Further Future was a festival held in southern Nevada. The Further Future model was, “a shared experience that’s beyond our future,” and, "promises a carefully curated slate of, business and cultural leaders, chefs, mixologists and masseuses". Further Future catered to a techie club of invitation only exclusives in a controlled setting. Further Future's membership was 4000-5000 people and was structured around a corporate retreat setting. Further Future, located on the Moapa River Indian Reservation, claimed to offers an "all inclusive" festival experience, different than the, "vanish and leave no trace" principles instilled in those who participate in Burning Man.
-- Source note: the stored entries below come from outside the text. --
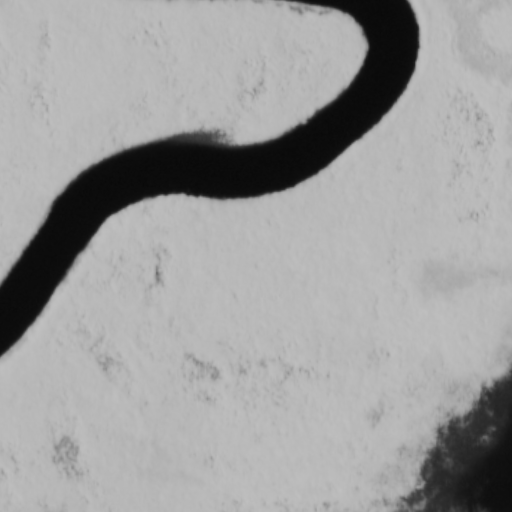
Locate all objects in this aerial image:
river: (220, 157)
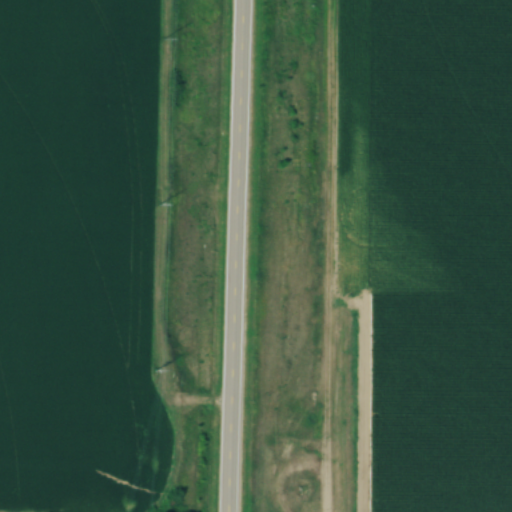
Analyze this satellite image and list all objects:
road: (231, 256)
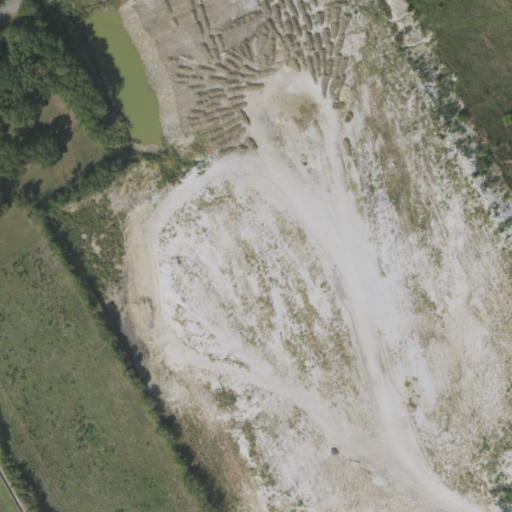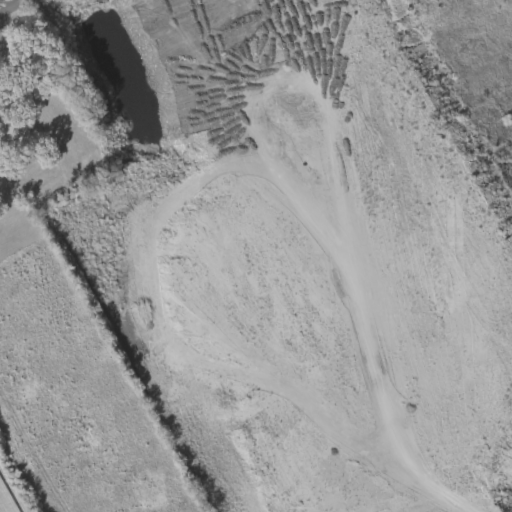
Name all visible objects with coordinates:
road: (16, 9)
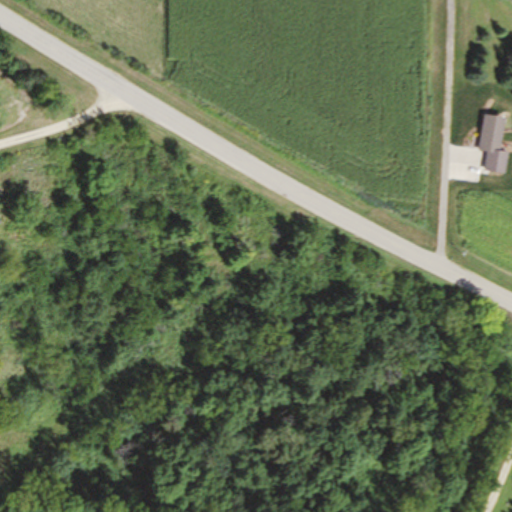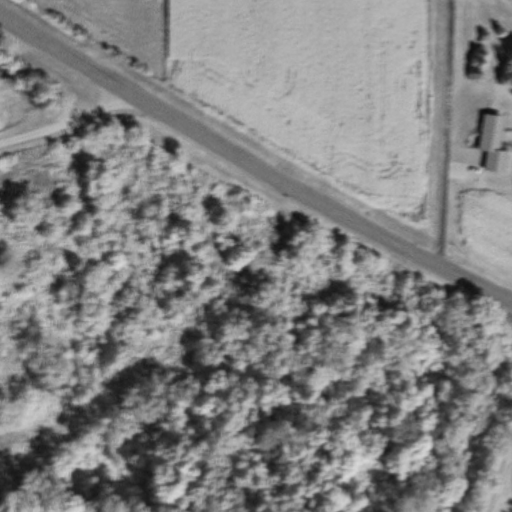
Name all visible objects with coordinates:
road: (418, 127)
road: (61, 128)
road: (252, 165)
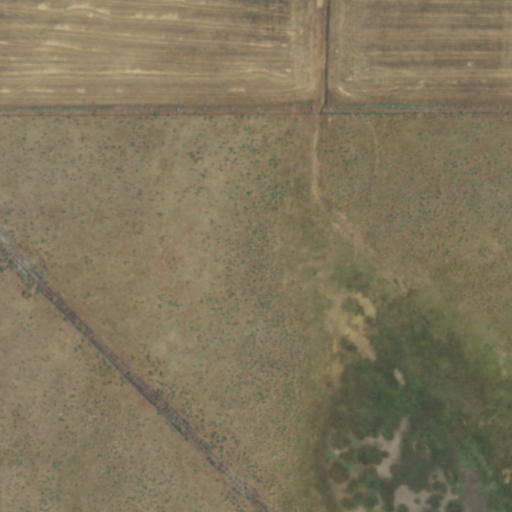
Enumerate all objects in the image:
crop: (255, 256)
railway: (131, 378)
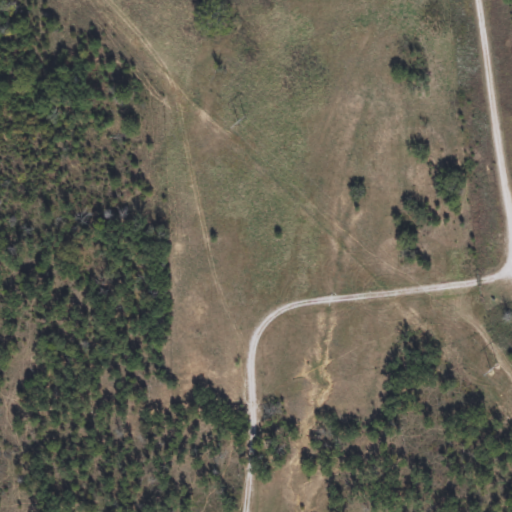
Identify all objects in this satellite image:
road: (495, 108)
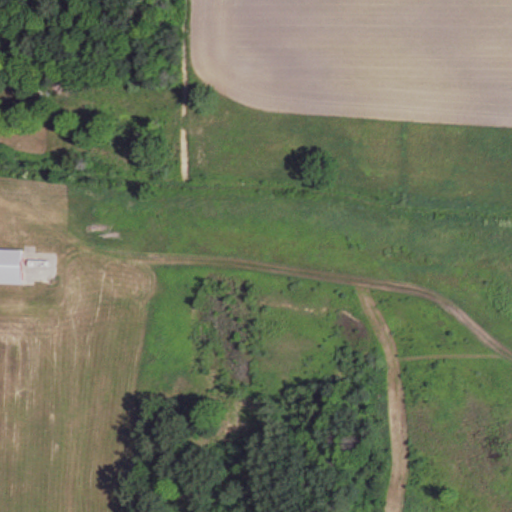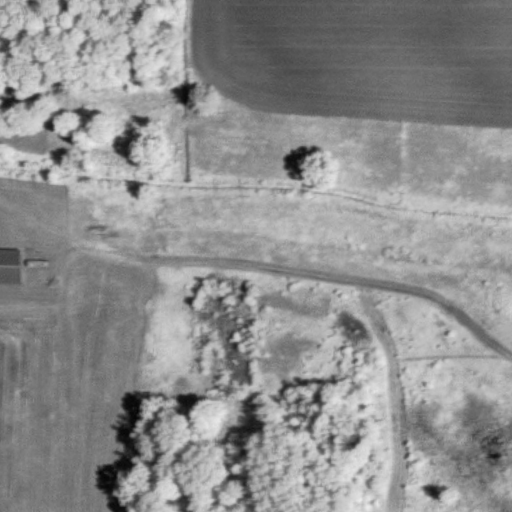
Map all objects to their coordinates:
building: (9, 264)
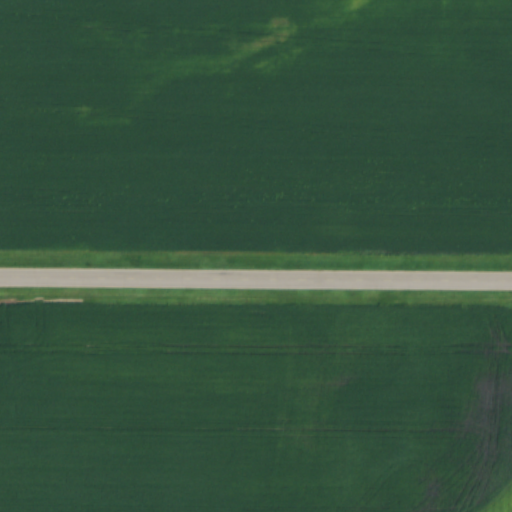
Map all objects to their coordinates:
road: (256, 289)
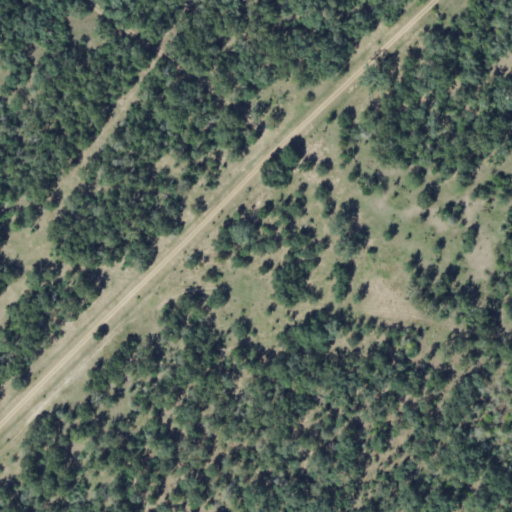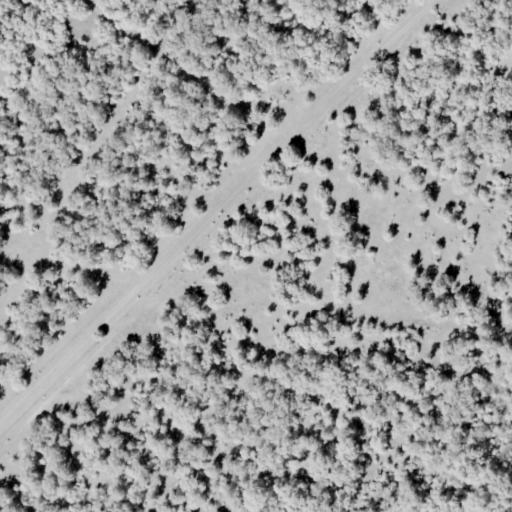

Further Future was the brainchild of a group called Robot Heart, an art and music collective known for the parties it throws during the annual Burning Man gathering in Northern Nevada's Black Rock Desert. The Further Future event aspired “to be a gathering of people with the common goal to spend time together celebrating the infinite possibilities of the future, without necessarily being shackled to the dictates of the past or the cycles of present-day society." The invitation-only festival for as many as 5,000 people ran from April 29 to May 1 in 2016 and 2017.

==Use permit issues==
Prior to the launch of Further Future, the Bureau of Land Management BLM (a federal agency) denied organizers a commercial use permit for the roads leading towards the intended location on an abandoned mine in Lake Mead, NV. The Anniversary Mine, is a 215-acre tract between Lake Mead National Recreation Area and the Bureau of Land Management's Muddy Mountains Wilderness Area. The BLM and the National Park Service denied the Further Future festival a commercial use permit for access to the roads which lead across public land to the privately owned mine. The alternate and final site sits on land owned by the Moapa band of Paiute Indians. The event now held on land controlled by the Moapa Band of Paiutes is off the I-15 exit, toward the Valley of Fire State Park. The Moapa band of Paiute Indians tribe has about 350 people, roughly 200 of whom live on the 75,000-acre Moapa River Indian Reservation.